> [Record excerpts]
•••

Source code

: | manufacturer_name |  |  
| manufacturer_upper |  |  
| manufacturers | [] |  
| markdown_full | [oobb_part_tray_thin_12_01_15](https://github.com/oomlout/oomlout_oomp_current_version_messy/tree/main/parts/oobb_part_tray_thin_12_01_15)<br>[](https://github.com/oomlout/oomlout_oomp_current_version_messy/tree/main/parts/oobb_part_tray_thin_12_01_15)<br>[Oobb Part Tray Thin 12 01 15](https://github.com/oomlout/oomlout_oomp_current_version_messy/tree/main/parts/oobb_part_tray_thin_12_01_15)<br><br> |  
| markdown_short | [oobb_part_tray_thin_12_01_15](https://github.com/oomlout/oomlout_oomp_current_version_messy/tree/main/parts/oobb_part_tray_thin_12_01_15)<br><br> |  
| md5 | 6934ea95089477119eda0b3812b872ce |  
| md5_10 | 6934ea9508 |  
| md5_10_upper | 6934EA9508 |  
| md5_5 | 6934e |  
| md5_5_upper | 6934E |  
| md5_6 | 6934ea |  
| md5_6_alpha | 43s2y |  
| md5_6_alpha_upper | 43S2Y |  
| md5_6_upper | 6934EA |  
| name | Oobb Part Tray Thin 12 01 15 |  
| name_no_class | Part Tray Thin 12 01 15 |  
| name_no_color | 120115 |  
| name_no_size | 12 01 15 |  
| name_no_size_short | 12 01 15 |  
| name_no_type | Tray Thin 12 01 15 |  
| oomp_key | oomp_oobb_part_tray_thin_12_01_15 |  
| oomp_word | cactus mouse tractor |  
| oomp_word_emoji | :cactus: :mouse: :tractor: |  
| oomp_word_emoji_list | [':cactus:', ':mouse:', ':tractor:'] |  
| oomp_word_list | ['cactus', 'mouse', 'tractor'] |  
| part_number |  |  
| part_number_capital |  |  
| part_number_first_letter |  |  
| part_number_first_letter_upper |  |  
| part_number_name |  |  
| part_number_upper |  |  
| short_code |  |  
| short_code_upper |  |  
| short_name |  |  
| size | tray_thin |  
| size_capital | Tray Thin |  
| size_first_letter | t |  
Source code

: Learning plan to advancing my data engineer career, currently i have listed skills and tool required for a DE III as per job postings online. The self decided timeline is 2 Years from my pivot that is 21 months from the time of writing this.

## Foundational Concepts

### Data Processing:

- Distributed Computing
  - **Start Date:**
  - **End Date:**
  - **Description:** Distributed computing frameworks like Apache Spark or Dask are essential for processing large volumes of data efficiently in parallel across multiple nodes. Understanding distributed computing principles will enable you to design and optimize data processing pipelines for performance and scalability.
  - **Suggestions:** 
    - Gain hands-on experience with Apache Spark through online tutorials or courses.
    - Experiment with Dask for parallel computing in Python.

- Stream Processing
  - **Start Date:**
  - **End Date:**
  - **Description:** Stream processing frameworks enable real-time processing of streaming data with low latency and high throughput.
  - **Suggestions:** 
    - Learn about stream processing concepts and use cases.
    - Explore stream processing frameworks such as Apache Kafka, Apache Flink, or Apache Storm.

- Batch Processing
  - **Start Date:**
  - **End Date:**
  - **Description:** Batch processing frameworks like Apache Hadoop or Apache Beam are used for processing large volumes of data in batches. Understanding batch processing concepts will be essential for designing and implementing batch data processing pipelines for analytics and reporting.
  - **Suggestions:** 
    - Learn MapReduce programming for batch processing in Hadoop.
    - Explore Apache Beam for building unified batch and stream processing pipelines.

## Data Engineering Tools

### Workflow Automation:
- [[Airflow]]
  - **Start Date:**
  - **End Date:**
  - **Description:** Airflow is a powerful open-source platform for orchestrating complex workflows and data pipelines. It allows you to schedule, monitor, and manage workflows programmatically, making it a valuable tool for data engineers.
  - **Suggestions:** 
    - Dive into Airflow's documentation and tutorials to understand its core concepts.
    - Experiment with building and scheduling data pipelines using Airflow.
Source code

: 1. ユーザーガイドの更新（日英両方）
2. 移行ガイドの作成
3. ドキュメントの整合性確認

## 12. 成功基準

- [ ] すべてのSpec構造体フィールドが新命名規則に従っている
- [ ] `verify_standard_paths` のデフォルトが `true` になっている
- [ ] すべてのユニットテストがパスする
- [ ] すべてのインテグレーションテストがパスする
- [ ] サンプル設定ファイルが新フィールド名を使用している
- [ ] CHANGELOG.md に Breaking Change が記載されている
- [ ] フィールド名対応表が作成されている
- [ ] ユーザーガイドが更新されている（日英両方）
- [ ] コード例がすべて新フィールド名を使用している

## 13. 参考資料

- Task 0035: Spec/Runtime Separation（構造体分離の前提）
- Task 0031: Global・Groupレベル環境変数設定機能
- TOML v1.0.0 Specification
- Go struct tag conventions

•••

> [Your objective] With "tractor" as the word to match, copy each line of the records that has it.

> [Answer to this exercise]
| oomp_word | cactus mouse tractor |  
| oomp_word_emoji | :cactus: :mouse: :tractor: |  
| oomp_word_emoji_list | [':cactus:', ':mouse:', ':tractor:'] |  
| oomp_word_list | ['cactus', 'mouse', 'tractor'] |  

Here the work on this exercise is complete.